Clarification 2 - All classifiers are defined by hypersurfaces. - Consider a Nearest Neighbor classification problem: The classification of any query is decided by the label of its nearest neighbor. It may not be clear how this classifier can be defined by hypersurface. But we can define separating hypersurfaces which pass mid-way between points of different classes. In the extreme case, there can be a hypersurface for each data point enveloping all queries that will be classified with the label of that data point.
To find building blocks "g" or hypersurfaces of a classifier there are two approaches:
- Supervised Learning: Somebody provides a category label in a training set. This collection of examples is used to infer the rules to categorize other examples.

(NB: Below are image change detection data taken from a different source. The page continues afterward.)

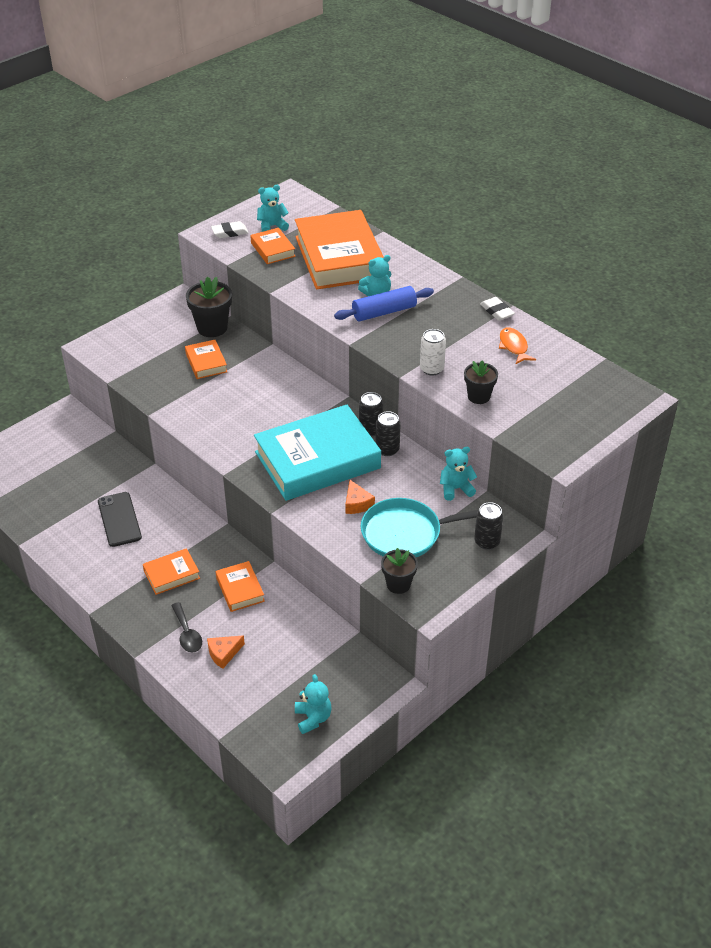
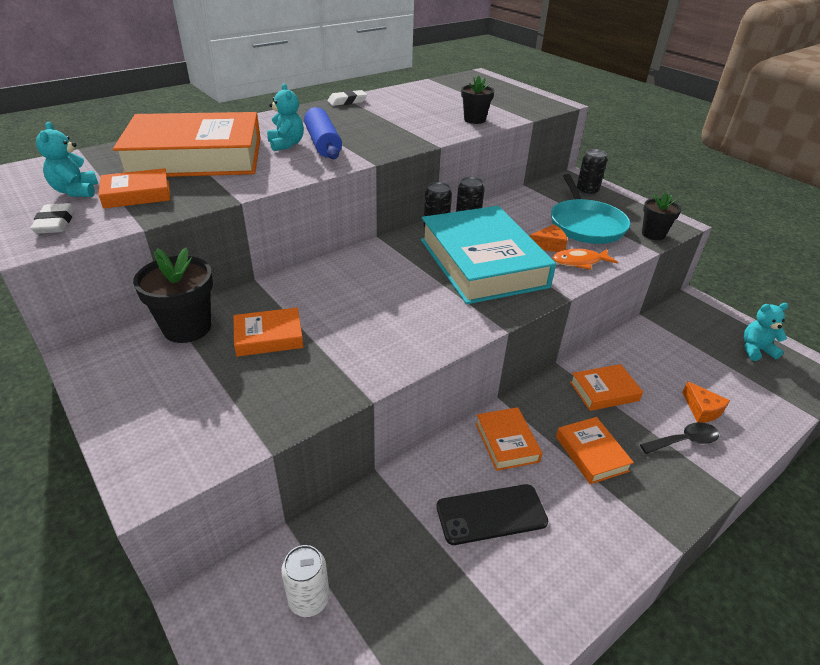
camera: 85 degrees left, 5 degrees down
white can [420,329,446,375] -> white can moved to [281,545,330,617]
turquoise teddy bear [440,447,477,501] -> none
orange fish [499,328,536,365] -> orange fish moved to [553,249,618,270]
none -> orange book [475,407,542,471]

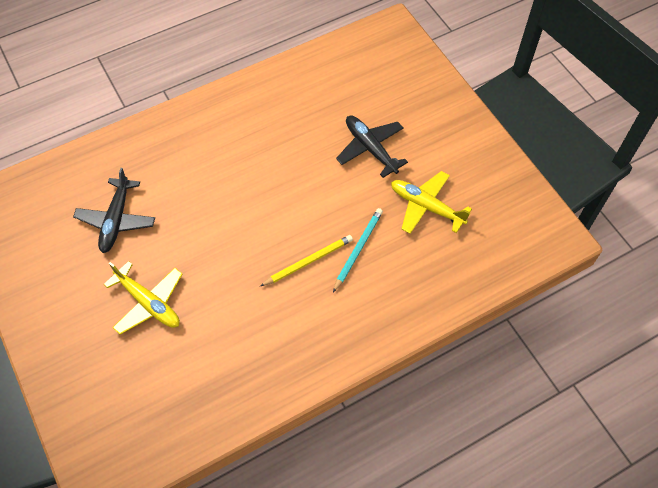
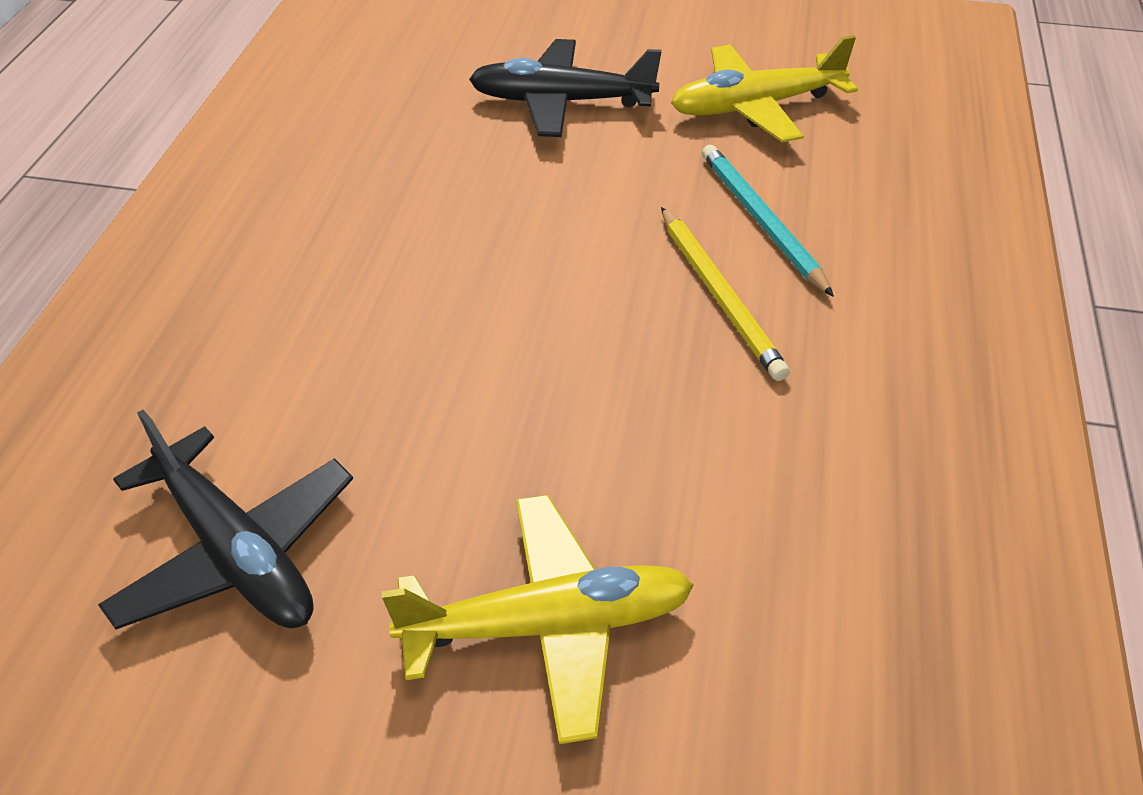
camera: 50 degrees left, 15 degrees down
yellow pencil [260,235,353,286] -> yellow pencil turned 150 degrees clockwise [661,207,790,381]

- Unsupervised Learning: Very related to "Clustering", or the "Discovery of groupings". These groupings become the unknown classes that we want to discover in the measurements. Nobody places labels in the training set. In many cases Supervised methods are applied within Unsupervised method to separate known classes within clusters.
See Also
- Zoubin Ghahramani's tutorial on Supervised, Reinforcement and Unsupervised Learning http://www.inf.ed.ac.uk/teaching/courses/pmr/docs/ul.pdf
High Dimensional Issues
The curse of dimensionality_Old Kiwi starts at d>17-23. There are no clusters or groupings of data points when d>17. In practice each point turns to be a cluster on its own and as a result this explodes into a high dimensional feature vectors which are impossible to handle in computation.
Bayes rule
Bayes rule addresses the predefined classes classification problem. Given value of X for an object, assign one of the k classes to the object
Bayes rule for discrete feature vector Bayes rule is to do the following: Given x=x, choose the most likely class $ E{\lbrace}w_1,...,w_k{\rbrace} $
$ w: E{\lbrace}w_1,...,w_k{\rbrace} $ ie. choose $ w_i $ such that the $ P(w_i|x) \geq P(w_j|x), {\forall}j $
$ posterior = \frac{(likelihood)(prior)}{(evidence)} $
$ posterior = P(w_i|x)= \frac{p(x|w_i)P(w_i)}{P(x)} $
Bayes rule: choose the class $ w_i $ that maximizes the $ p(x|w_i)P(w_i) $
Example: Given 2 class decision problems $ w_1 = $ women & $ w_2 $= men, $ L = hair length $ choose $ w_1 $, if $ P(w_1|L) \geq P(w_2|L) $ else choose $ w_2 $ or
choose $ w_1 $ if $ p(L|w_1)P(w_1)>p(L|w_2)P(w_2) $
else choose $ w_2 $
Minimum probability of error is the error made when $ w = w_2 $ and decided $ w_1 $
Special cases
If $ P(w_1) = P(w_2) $
$ p(x|w_1)P(w_1) \geq p(x|w_2)P(w_2), {\forall j} $
$ p(x|w_1) \geq p(x|w_2) $ decision is based on the likelihood
-If $ p(x|w_1)=p(x|w_2) $
$ p(x|w_1)P(w_1) \geq p(x|w_2)P(w_2), {\forall j} $
$ P(w_1) \geq P(w_2) $ decision is based on the prior